New Exhibition: Local Literary Landscapes

This year sees the exciting launch of the inaugural Liverpool Literary Festival, running 2830 October 2016. To celebrate, a new exhibition at Special Collections & Archives is highlighting the work of those literary figures who have sought inspiration from Liverpool and the surrounding area, particularly local poet Matt Simpson. His newly-acquired archive provides the bedrock for the exhibition and reveals just how much his work was influenced by Liverpool; his verses are full of the city and its people.

Matt Simpson returns to his childhood street
Matt Simpson returns to his childhood street

Simpson (1936-2009) grew up in Bulwer Street, Bootle, where he attended the local grammar school.  He went on to study English at Fitzwilliam College, Cambridge, and returned to Liverpool in the 1960s after his marriage to German actress Monika Weydert.

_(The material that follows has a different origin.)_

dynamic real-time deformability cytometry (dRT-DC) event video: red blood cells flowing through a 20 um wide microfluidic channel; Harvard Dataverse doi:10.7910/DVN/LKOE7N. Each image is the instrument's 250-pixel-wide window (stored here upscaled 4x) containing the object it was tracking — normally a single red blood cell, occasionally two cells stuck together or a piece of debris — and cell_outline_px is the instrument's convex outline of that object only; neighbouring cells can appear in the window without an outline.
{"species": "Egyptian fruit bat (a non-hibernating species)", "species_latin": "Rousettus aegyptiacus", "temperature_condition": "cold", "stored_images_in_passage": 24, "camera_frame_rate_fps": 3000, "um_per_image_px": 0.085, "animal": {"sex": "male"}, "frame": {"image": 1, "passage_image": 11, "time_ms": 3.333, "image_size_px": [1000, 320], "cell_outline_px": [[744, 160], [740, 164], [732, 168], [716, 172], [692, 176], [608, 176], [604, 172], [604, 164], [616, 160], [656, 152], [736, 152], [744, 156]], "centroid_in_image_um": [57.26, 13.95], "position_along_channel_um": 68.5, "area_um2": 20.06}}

He taught in various schools and colleges, including Christ’s College (now Liverpool Hope University). He published many collections of poetry, including some for children, as well as critical essays and monographs. He also undertook a poetry residence in Tasmania, which inspired his collection, Cutting the Clouds Towards (Liverpool: Liverpool University Press, 1998). But it was the city where he grew up and lived most of his life which would be his most enduring inspiration.

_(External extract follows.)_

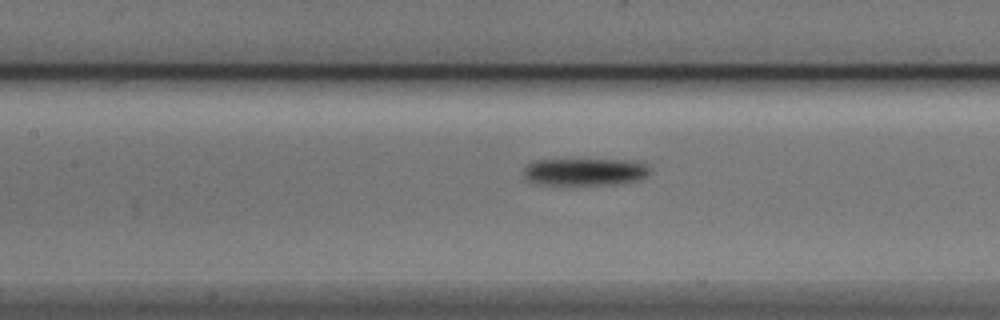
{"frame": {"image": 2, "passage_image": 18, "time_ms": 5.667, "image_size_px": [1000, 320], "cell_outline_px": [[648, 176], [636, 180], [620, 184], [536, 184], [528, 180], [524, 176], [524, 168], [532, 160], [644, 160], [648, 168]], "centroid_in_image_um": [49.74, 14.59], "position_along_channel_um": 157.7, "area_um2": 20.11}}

SPEC Merseyside Poets I.S615.M23 : Matt Simpson, Making Arrangements (Newcastle upon Tyne: Bloodaxe, 1982)
SPEC Merseyside Poets I.S615.M23 :
Matt Simpson, Making Arrangements (Newcastle upon Tyne: Bloodaxe, 1982)

The exhibition also includes impressions of the city recorded in the poems, autobiographies and travel diaries of a host of others, from novelist Daniel Defoe to physicist Oliver Lodge, social reformer Josephine Butler to poet Donald Davie.

The exhibition will run until the end of the year. In 2017 we’ll be celebrating the 50th anniversary of Mersey Sound, the anthology of poems produced by the ‘Liverpool Poets’ Brian Patten, Roger McGough and Adrian Henri.